→ Job item
The data below should be repeated exactly and in full.

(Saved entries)
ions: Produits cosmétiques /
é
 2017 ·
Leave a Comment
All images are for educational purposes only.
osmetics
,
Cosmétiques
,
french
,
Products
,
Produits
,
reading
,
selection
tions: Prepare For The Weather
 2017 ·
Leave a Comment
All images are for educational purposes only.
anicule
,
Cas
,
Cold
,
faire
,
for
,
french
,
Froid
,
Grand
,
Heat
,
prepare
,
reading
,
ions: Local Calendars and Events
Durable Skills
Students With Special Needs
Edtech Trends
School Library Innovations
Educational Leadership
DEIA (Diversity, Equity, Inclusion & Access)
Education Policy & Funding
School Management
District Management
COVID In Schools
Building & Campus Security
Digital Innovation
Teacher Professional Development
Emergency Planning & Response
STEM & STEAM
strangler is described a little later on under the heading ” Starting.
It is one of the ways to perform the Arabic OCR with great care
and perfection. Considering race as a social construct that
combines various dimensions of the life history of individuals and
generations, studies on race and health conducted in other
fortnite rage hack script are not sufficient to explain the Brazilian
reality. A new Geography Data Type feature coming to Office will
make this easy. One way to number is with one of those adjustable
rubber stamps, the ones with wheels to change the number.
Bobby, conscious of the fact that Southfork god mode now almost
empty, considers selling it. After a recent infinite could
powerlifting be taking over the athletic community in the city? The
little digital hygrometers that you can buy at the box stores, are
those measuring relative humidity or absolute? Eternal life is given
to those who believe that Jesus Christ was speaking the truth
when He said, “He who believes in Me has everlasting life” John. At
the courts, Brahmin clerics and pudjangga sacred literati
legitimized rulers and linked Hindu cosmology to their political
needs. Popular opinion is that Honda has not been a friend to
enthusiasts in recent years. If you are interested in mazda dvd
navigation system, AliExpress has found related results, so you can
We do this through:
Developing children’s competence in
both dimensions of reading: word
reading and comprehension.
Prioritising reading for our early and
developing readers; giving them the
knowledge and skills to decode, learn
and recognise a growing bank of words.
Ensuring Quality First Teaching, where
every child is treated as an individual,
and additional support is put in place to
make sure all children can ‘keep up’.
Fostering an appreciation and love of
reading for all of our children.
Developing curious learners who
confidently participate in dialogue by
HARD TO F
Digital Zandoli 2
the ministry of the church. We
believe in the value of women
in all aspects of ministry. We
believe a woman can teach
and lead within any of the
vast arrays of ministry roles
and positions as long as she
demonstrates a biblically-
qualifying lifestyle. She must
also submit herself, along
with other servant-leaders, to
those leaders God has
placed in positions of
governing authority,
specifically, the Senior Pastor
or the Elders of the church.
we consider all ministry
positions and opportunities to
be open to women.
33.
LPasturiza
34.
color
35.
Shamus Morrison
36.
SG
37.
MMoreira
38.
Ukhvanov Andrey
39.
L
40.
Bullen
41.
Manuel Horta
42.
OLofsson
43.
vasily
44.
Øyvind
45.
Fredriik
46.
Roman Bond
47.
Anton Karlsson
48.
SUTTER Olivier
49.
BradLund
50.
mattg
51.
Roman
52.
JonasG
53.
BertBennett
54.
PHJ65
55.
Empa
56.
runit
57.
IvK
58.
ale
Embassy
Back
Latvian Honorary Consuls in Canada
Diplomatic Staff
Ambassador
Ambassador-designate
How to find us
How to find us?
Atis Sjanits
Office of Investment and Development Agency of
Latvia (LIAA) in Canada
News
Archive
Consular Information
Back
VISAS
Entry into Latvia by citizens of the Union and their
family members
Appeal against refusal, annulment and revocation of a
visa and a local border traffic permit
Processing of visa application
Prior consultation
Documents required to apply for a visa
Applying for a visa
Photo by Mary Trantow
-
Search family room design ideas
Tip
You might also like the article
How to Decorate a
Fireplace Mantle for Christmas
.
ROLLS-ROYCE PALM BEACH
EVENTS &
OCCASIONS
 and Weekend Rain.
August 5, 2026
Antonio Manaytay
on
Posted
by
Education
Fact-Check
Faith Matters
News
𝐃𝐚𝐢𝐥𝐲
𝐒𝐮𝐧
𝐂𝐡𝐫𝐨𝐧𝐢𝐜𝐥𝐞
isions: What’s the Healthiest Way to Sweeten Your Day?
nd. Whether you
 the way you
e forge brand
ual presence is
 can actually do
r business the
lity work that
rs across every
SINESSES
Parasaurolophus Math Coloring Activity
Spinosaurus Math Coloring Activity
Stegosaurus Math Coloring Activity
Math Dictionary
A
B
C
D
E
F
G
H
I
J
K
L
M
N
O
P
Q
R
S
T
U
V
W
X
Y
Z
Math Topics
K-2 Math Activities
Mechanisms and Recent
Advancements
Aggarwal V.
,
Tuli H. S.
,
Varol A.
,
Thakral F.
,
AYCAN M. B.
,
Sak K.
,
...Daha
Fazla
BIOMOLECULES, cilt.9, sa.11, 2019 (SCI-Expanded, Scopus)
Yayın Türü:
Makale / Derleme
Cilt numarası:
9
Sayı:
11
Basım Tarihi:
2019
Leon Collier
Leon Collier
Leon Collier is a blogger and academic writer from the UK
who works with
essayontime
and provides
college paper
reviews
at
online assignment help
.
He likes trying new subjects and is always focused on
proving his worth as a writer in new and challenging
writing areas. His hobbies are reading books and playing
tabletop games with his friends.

→ Task answer
ions: Produits cosmétiques /
é
 2017 ·
Leave a Comment
All images are for educational purposes only.
osmetics
,
Cosmétiques
,
french
,
Products
,
Produits
,
reading
,
selection
tions: Prepare For The Weather
 2017 ·
Leave a Comment
All images are for educational purposes only.
anicule
,
Cas
,
Cold
,
faire
,
for
,
french
,
Froid
,
Grand
,
Heat
,
prepare
,
reading
,
ions: Local Calendars and Events
Durable Skills
Students With Special Needs
Edtech Trends
School Library Innovations
Educational Leadership
DEIA (Diversity, Equity, Inclusion & Access)
Education Policy & Funding
School Management
District Management
COVID In Schools
Building & Campus Security
Digital Innovation
Teacher Professional Development
Emergency Planning & Response
STEM & STEAM
strangler is described a little later on under the heading ” Starting.
It is one of the ways to perform the Arabic OCR with great care
and perfection. Considering race as a social construct that
combines various dimensions of the life history of individuals and
generations, studies on race and health conducted in other
fortnite rage hack script are not sufficient to explain the Brazilian
reality. A new Geography Data Type feature coming to Office will
make this easy. One way to number is with one of those adjustable
rubber stamps, the ones with wheels to change the number.
Bobby, conscious of the fact that Southfork god mode now almost
empty, considers selling it. After a recent infinite could
powerlifting be taking over the athletic community in the city? The
little digital hygrometers that you can buy at the box stores, are
those measuring relative humidity or absolute? Eternal life is given
to those who believe that Jesus Christ was speaking the truth
when He said, “He who believes in Me has everlasting life” John. At
the courts, Brahmin clerics and pudjangga sacred literati
legitimized rulers and linked Hindu cosmology to their political
needs. Popular opinion is that Honda has not been a friend to
enthusiasts in recent years. If you are interested in mazda dvd
navigation system, AliExpress has found related results, so you can
We do this through:
Developing children’s competence in
both dimensions of reading: word
reading and comprehension.
Prioritising reading for our early and
developing readers; giving them the
knowledge and skills to decode, learn
and recognise a growing bank of words.
Ensuring Quality First Teaching, where
every child is treated as an individual,
and additional support is put in place to
make sure all children can ‘keep up’.
Fostering an appreciation and love of
reading for all of our children.
Developing curious learners who
confidently participate in dialogue by
HARD TO F
Digital Zandoli 2
the ministry of the church. We
believe in the value of women
in all aspects of ministry. We
believe a woman can teach
and lead within any of the
vast arrays of ministry roles
and positions as long as she
demonstrates a biblically-
qualifying lifestyle. She must
also submit herself, along
with other servant-leaders, to
those leaders God has
placed in positions of
governing authority,
specifically, the Senior Pastor
or the Elders of the church.
we consider all ministry
positions and opportunities to
be open to women.
33.
LPasturiza
34.
color
35.
Shamus Morrison
36.
SG
37.
MMoreira
38.
Ukhvanov Andrey
39.
L
40.
Bullen
41.
Manuel Horta
42.
OLofsson
43.
vasily
44.
Øyvind
45.
Fredriik
46.
Roman Bond
47.
Anton Karlsson
48.
SUTTER Olivier
49.
BradLund
50.
mattg
51.
Roman
52.
JonasG
53.
BertBennett
54.
PHJ65
55.
Empa
56.
runit
57.
IvK
58.
ale
Embassy
Back
Latvian Honorary Consuls in Canada
Diplomatic Staff
Ambassador
Ambassador-designate
How to find us
How to find us?
Atis Sjanits
Office of Investment and Development Agency of
Latvia (LIAA) in Canada
News
Archive
Consular Information
Back
VISAS
Entry into Latvia by citizens of the Union and their
family members
Appeal against refusal, annulment and revocation of a
visa and a local border traffic permit
Processing of visa application
Prior consultation
Documents required to apply for a visa
Applying for a visa
Photo by Mary Trantow
-
Search family room design ideas
Tip
You might also like the article
How to Decorate a
Fireplace Mantle for Christmas
.
ROLLS-ROYCE PALM BEACH
EVENTS &
OCCASIONS
 and Weekend Rain.
August 5, 2026
Antonio Manaytay
on
Posted
by
Education
Fact-Check
Faith Matters
News
𝐃𝐚𝐢𝐥𝐲
𝐒𝐮𝐧
𝐂𝐡𝐫𝐨𝐧𝐢𝐜𝐥𝐞
isions: What’s the Healthiest Way to Sweeten Your Day?
nd. Whether you
 the way you
e forge brand
ual presence is
 can actually do
r business the
lity work that
rs across every
SINESSES
Parasaurolophus Math Coloring Activity
Spinosaurus Math Coloring Activity
Stegosaurus Math Coloring Activity
Math Dictionary
A
B
C
D
E
F
G
H
I
J
K
L
M
N
O
P
Q
R
S
T
U
V
W
X
Y
Z
Math Topics
K-2 Math Activities
Mechanisms and Recent
Advancements
Aggarwal V.
,
Tuli H. S.
,
Varol A.
,
Thakral F.
,
AYCAN M. B.
,
Sak K.
,
...Daha
Fazla
BIOMOLECULES, cilt.9, sa.11, 2019 (SCI-Expanded, Scopus)
Yayın Türü:
Makale / Derleme
Cilt numarası:
9
Sayı:
11
Basım Tarihi:
2019
Leon Collier
Leon Collier
Leon Collier is a blogger and academic writer from the UK
who works with
essayontime
and provides
college paper
reviews
at
online assignment help
.
He likes trying new subjects and is always focused on
proving his worth as a writer in new and challenging
writing areas. His hobbies are reading books and playing
tabletop games with his friends.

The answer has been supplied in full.